Soon after, all Jews were ordered from their home into a ghetto. They were allowed to pack provisions for three or four days.

Until this time, the Hungarian police had protected Brown and other Jews as they would any other Hungarian citizen. Now they looked the other way.

They had to turn in their cash, jewelry and radios. The cash went to Hungarian railroad workers who shipped the Jews to Auschwitz.

During this time, they were told one of the great “lies of the 20th century,” according to Brown.

“The families will stay together,” she said. “We obeyed. We didn’t resist with the hopes that the war will be over soon.”

After spending some time in a transition camp, Brown and her family were placed into a crowded boxcar where they would eventually arrive in Auschwitz-Birkenau. They spent three days on the train, where Brown stood so her parents could sit on the floor. They had one bucket to relieve themselves in and another bucket filled with water, which was not filled again during the trip.

“The only thing you can focus on is ‘If I could only have a sip of water,’” Brown said.

When they arrived, they were told to leave their belongings in the boxcar and they’d be able to get them later, but they never saw them again.
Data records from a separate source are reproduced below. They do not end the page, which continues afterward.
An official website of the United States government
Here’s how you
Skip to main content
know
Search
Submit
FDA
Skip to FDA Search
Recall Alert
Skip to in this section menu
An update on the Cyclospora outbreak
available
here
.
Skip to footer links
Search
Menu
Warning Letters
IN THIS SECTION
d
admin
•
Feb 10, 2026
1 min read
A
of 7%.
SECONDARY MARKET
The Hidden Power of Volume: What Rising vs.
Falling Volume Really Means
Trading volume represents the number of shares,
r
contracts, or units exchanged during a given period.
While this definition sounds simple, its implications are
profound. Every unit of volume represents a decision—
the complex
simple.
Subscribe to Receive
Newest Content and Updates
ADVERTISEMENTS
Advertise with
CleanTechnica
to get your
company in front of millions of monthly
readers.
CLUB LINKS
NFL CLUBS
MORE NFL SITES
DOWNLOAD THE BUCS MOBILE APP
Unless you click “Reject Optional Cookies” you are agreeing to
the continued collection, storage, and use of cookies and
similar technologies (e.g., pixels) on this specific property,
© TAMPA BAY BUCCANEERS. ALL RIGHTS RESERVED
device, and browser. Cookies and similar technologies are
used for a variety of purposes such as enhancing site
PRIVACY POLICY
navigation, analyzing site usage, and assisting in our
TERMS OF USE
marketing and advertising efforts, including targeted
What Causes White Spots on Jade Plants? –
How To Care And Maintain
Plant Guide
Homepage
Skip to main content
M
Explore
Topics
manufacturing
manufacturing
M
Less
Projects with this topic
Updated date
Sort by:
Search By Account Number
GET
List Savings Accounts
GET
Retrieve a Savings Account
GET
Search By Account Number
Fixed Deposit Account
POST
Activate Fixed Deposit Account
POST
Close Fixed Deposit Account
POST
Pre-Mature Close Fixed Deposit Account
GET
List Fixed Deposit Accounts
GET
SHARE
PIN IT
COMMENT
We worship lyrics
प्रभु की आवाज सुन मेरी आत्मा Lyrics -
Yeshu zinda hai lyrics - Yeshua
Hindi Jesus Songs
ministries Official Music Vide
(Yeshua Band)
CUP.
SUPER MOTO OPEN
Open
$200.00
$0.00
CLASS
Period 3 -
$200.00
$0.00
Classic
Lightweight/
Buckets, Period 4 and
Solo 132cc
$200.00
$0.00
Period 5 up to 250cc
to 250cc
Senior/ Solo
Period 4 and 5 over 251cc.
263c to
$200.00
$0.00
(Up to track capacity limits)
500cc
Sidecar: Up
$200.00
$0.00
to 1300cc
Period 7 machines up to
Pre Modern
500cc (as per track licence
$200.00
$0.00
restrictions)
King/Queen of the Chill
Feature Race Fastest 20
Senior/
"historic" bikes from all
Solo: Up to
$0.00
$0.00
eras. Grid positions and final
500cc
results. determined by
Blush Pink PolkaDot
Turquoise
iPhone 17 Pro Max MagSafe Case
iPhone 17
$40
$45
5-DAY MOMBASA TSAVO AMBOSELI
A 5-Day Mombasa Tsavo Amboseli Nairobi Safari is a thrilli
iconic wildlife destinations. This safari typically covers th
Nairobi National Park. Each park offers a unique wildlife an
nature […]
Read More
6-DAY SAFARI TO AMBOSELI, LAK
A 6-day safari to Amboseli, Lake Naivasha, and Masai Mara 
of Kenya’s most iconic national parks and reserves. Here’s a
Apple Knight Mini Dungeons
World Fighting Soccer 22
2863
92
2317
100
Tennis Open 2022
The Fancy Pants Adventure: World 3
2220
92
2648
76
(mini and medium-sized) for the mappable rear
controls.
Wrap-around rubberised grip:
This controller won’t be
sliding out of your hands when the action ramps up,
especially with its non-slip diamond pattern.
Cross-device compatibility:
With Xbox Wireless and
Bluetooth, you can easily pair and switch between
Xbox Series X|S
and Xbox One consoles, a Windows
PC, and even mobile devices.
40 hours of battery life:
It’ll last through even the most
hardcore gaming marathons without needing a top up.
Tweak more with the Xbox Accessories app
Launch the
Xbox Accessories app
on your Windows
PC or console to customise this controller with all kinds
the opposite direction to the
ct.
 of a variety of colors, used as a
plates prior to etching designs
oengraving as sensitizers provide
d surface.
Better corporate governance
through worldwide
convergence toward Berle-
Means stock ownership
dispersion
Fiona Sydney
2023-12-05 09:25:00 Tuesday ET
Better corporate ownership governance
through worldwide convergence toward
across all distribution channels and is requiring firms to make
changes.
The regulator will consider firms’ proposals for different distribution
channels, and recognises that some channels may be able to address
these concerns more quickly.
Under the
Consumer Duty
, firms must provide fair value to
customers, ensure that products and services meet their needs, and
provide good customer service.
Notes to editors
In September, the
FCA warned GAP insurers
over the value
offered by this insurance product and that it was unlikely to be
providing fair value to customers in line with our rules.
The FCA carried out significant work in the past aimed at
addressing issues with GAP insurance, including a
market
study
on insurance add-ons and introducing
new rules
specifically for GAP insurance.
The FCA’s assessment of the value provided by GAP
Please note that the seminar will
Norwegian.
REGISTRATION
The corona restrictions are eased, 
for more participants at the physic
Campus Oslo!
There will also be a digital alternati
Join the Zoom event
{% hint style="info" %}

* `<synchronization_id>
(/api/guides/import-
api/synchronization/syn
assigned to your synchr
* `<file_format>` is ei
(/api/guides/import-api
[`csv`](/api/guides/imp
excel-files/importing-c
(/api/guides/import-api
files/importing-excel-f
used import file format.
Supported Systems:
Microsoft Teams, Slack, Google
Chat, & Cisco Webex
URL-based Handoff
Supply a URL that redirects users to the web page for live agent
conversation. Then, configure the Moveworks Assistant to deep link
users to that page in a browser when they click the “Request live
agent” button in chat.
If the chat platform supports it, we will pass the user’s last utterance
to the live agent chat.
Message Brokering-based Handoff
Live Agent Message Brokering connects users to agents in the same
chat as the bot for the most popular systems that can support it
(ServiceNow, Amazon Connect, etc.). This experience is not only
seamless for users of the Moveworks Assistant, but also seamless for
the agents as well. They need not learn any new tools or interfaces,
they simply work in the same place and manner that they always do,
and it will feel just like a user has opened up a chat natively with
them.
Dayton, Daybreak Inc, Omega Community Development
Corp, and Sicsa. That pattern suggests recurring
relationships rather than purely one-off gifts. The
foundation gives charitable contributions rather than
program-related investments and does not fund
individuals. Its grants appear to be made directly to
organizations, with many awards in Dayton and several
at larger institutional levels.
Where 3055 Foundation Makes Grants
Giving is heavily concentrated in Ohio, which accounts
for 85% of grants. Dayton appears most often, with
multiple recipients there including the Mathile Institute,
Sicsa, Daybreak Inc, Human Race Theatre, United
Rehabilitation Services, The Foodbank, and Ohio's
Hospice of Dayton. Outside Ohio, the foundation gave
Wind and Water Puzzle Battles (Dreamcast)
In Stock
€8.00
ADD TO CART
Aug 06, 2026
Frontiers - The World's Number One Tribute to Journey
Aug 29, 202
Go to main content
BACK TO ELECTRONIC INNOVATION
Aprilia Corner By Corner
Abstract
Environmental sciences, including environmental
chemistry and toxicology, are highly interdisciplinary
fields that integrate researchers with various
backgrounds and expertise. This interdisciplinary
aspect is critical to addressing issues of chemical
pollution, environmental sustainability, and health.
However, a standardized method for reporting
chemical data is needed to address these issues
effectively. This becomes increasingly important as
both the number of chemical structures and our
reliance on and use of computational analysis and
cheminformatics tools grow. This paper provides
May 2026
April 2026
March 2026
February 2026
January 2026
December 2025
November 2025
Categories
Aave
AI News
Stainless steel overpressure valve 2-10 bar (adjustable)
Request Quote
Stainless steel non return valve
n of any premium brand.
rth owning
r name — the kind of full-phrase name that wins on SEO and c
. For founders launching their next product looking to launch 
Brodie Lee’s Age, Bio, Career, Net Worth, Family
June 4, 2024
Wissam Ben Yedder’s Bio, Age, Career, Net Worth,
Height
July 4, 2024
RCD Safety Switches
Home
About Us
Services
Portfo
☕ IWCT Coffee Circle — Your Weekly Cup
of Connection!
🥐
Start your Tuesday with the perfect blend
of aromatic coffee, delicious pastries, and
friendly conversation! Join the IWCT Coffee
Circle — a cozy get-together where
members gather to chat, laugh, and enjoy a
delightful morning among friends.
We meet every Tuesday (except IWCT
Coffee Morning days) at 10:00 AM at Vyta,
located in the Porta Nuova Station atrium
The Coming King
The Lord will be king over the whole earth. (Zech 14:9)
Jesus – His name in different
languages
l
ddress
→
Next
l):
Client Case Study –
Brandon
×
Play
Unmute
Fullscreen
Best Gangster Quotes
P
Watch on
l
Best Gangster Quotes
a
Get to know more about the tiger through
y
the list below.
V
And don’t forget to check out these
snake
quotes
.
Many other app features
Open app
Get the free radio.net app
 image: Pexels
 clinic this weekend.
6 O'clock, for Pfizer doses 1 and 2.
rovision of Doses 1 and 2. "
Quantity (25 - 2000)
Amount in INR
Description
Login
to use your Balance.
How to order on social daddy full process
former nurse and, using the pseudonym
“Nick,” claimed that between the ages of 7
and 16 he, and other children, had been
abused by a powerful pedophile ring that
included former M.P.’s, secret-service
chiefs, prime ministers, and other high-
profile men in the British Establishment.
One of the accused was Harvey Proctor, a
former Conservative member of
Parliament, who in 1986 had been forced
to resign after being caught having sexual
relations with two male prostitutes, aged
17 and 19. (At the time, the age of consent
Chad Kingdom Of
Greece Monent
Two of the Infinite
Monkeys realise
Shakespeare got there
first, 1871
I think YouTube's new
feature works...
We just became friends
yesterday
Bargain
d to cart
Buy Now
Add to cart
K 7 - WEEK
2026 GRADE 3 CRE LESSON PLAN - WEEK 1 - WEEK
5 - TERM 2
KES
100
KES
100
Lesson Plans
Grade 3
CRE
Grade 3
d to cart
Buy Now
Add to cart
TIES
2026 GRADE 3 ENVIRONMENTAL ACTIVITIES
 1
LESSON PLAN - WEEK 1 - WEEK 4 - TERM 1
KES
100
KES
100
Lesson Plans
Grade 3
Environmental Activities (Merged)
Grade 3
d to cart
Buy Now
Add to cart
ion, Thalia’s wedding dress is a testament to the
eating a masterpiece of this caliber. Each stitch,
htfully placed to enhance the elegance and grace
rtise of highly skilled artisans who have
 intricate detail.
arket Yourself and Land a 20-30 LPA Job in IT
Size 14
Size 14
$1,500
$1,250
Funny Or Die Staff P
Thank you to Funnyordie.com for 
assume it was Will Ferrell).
That was the last time Brown saw her parents, who were taken to the gas chambers.

Brown and the rest of the prisoners had to have their heads and body hair shaven. Disinfectant was then thrown onto their freshly-shaven skin.

Then there was the shower room with 15 shower heads, but barely a trickle of water.

She was given flip flops with wooden soles, a uniform that in no way fit her and then had to sleep in a unit with 500 other women, ”like sardines,” Brown said.

On average, her daily calorie intake was between 300 to 500 calories.

Brown spent spent two months in Auschwitz before she was sent to a work camp in Allendorf, Germany in August 1944. There she worked in a munitions factory where the poisonous chemicals turned their skin yellow, hair orange and lips deep, dark purple.

When it appeared the war was coming to an end, Brown said they were taken on a death march on an open highway. At night, they slept in ditches. During the day, they just walked.

On the third day, they reached a farm area and noticed there were fewer guards with them than before.

“A group of us were standing around this farmland and in the distance we noticed a barn,” Brown said.

During the night, they crawled on their stomachs toward the barn, not caring if they were killed since then it would at least be over.

“The next day, two beautiful GIs from the sixth armored division, God bless them all, they liberated us.”

When asked how she managed to get through it, she said she survived on faith and fantasy.

With a story like that, Brown would have the understanding of everyone in the world if she wanted to be bitter about her life. But she’s not. She has a mantra that she says every morning. She thanks God for waking up, having food to eat and a place to sleep. Everything else is just a bonus for her.